Ever since I moved to Seattle, I have been an enthusiastic hiker, with many day hikes and multi-day camping trips to my name. Most of my outdoor recreation has been in the Cascades and Olympics of Washington State. However, one of my most memorable outings was in the Cabinet Mountains of Western Montana. Bear country (note: when somebody intones “bear country”, they mean Griz).

Our trip started on a Friday evening. “Radical” and I left work at one of the Lesser Satans, and set off on a six-hour drive with Messrs. “Snow”, “Dog”, and “Silver”, joining “Jack” in Spokane for some late Chinese. We expected a night’s sleep before leaving early the next morning. Relating the details of this leg of the journey would entertain but distract, so I simply note that although Radical’s minivan was totaled, nobody was injured. The Police cuffed and hauled away the drunk guy who managed to rear-end a parked vehicle in a cul-de-sac. The expected sleep didn’t really happen. We took “Jack’s” Suburban, hitting Libby for breakfast, then driving on to the Granite Lake trailhead.

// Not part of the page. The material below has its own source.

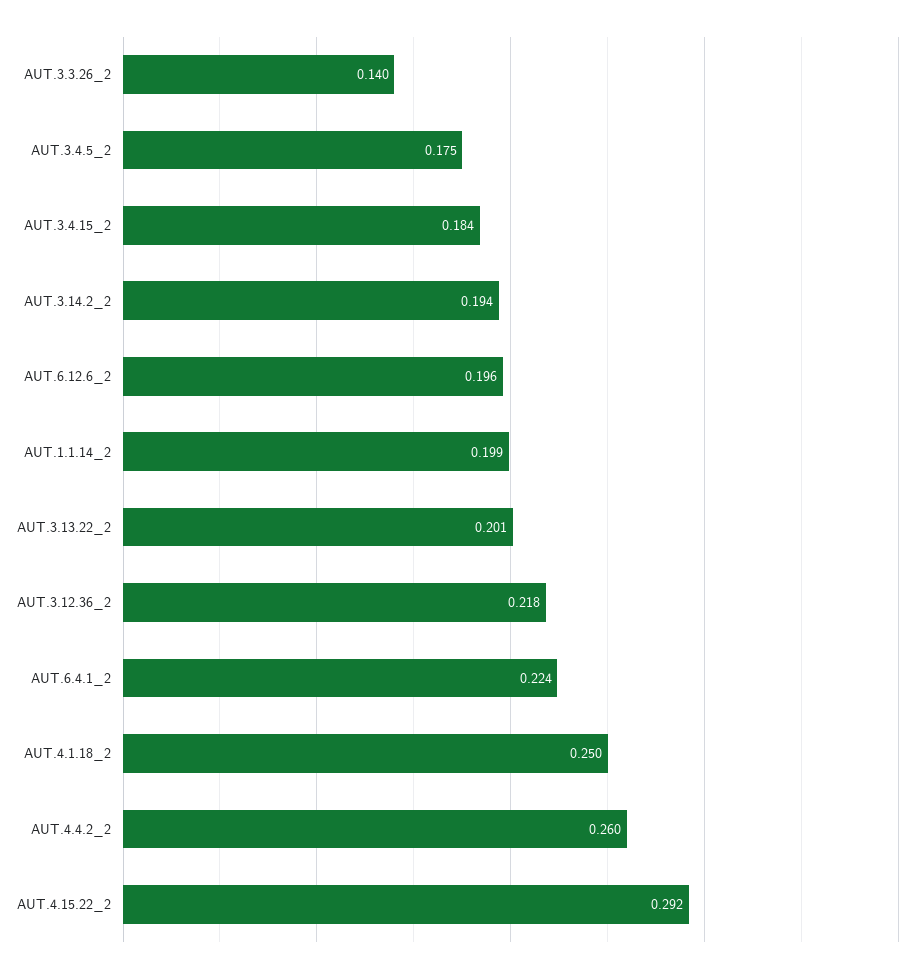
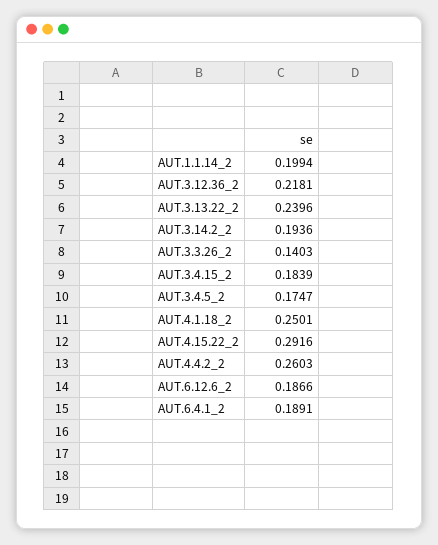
AUT.6.12.6_2: 0.196 -> 0.1866
AUT.3.13.22_2: 0.201 -> 0.2396
AUT.6.4.1_2: 0.224 -> 0.1891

Exhausted but functioning (biorhythms, caffeine, and in my case chicken fried steak), we were on-trail with plenty of time, but soon hit an obstacle. Official “wilderness areas” in the US are among the least maintained natural zones. The first major creek we came to was unbridged and had to be forded. I do not recommend combining exhaustion, slippery rocks, rushing thigh-high ice-water, and sixty-pound packs. We were pretty sapped after an arduous crossing so early in the day, and even managed to lose “Snow” for a few hours at another ford. Stupid, exhausted young men.

In Bear Country, one establishes two camps. One for cooking and another, at least 200 feet away, for the tents. In Bear Country I can hardly sleep, even when wiped out. Every sound, real or imagined, is Griz come to kill us. Still, even unrested, our first full day of day hiking and rafting was Class A. For me it got even better. It was late afternoon at the cooking camp, and I realized I had left something important in my tent. As I finally found that it had somehow slipped underneath my Thermarest, I heard an enormous “crack!”. Instinct ascribed agency to a Bear, spiking my pulse, but intellect said the sound was wrong for that. I leapt out and started looking around. The tent camp had a great view of the range just southwest of Snowshoe Peak, where some more enormous cracking noises attracted my eyes to an avalanche in the mountains above the lake. Snow pouring from one bowl to another, down, down, down, crack! crack! crack! I had never seen such wild drama. Suffused with the ecstasy of two days’ strenuous, sleep-deprived, magic-surrounded exertion, I achieved epiphany. Everything I knew about chemistry, physics, astronomy, geochemical cycles, biology, ecology, whatever, revolved in my mind’s eye simultaneously. Unfortunately for my companions, the woods obscured the view from the cooking camp, and by the time they followed my shrieks of “Holy Fuck”, the event was over. Although disappointed, they were excited that I had found what I was looking for, and were perhaps appeased as I shared it around.

The return drive also had its moments, but would also distract if related. Try driving across the Columbia to Vantage with high winds in a totaled minivan. Or don’t.